In a move designed to bolster competition and create greater transparency in the Single Euro Payments Area (SEPA), MasterCard Europe has today announced SEPA fall-back interchange rates for Maestro point-of-sale (POS) transactions intended to be effective from 1 January 2008.
"The SEPA rates support MasterCard's overall SEPA strategy and represent the final step towards Maestro's SEPA Cards Framework compliance," said Javier Perez, President, MasterCard Europe. "The rates are designed to promote - over time - convergence to a single interchange rate structure across the Euro Zone, in line with the objective as set out recently by the European Central Bank."
"Our new Maestro interchange rates are part of our overall SEPA strategy to support European banks in the creation of a competitive, transparent and innovative Single Euro Payments Area," continued Perez. "We believe these rates are not only competitive, but - along with other key elements of MasterCard's SEPA strategy - will encourage the continuing replacement of cash with electronic payments and promote the reduction of fraud through the latest chip technology."
With these new rates and increased competition resulting from the introduction of a Maestro four-party model it is anticipated that total costs to merchants for SEPA transactions will come down, on average, across the SEPA region over time. A four-party SEPA model opens up the market to new entrants, leading to competitive offers on all major cost items for merchants such as the merchant service charges (MSC), terminals and telecommunications.
In particular, for cross-border Maestro POS transactions, the fall-back interchange rates are significantly reduced versus current intra-EEA cross-border rates. For a typical transaction of 50 euros, the new Maestro SEPA interchange rates will be between 9 and 20 euro cents - as compared with the current Maestro intra-EEA interchange rates of 25 to 59 euro cents.
The new rates are part of the evolution of Maestro to a true SEPA product based on a SEPA four-party model designed to drive benefits for all parties in a payment transaction, including:
For consumers:- increased international acceptance of their cards
- a common debit card experience across Europe
- more innovative card products and solutions
For merchants:- enhanced competition for card acceptance services - driving increased efficiencies and increasing value, particularly to small and medium size merchants
- increased standardisation - helping to reduce technology costs such as terminals
- greater innovation - increasing the payment options available to merchants (such as offline authorisation for low-value payments)

> **Apply what you read**
(a) Answer these questions about the announcement, one line each:
(i) From what date are the Maestro SEPA fall-back interchange rates intended to take effect?
(ii) For a typical 50-euro transaction, what range will the new Maestro SEPA interchange rates fall in?
(iii) What example does the announcement give of a payment option that greater innovation may offer merchants?
(b) Write out the part of the announcement that begins at the words "With these new" and stops after the words "59 euro cents.", keeping every word and mark unchanged.
Rely only on the announcement itself, not on any outside knowledge.

> **Dataset section**

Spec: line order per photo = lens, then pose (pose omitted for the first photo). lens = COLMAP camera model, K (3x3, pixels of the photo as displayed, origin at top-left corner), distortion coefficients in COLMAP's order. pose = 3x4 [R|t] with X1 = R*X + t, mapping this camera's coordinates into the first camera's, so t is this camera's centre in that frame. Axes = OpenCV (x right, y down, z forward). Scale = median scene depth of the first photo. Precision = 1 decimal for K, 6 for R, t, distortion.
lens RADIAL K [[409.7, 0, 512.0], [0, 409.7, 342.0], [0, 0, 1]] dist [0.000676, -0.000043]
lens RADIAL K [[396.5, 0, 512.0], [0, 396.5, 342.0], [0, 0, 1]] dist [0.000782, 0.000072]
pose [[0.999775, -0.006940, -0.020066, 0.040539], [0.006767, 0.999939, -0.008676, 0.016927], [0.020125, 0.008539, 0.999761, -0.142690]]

> **Expected results**
(a)
(i) 1 January 2008
(ii) Between 9 and 20 euro cents
(iii) Offline authorisation for low-value payments

(b)
With these new rates and increased competition resulting from the introduction of a Maestro four-party model it is anticipated that total costs to merchants for SEPA transactions will come down, on average, across the SEPA region over time. A four-party SEPA model opens up the market to new entrants, leading to competitive offers on all major cost items for merchants such as the merchant service charges (MSC), terminals and telecommunications.
In particular, for cross-border Maestro POS transactions, the fall-back interchange rates are significantly reduced versus current intra-EEA cross-border rates. For a typical transaction of 50 euros, the new Maestro SEPA interchange rates will be between 9 and 20 euro cents - as compared with the current Maestro intra-EEA interchange rates of 25 to 59 euro cents.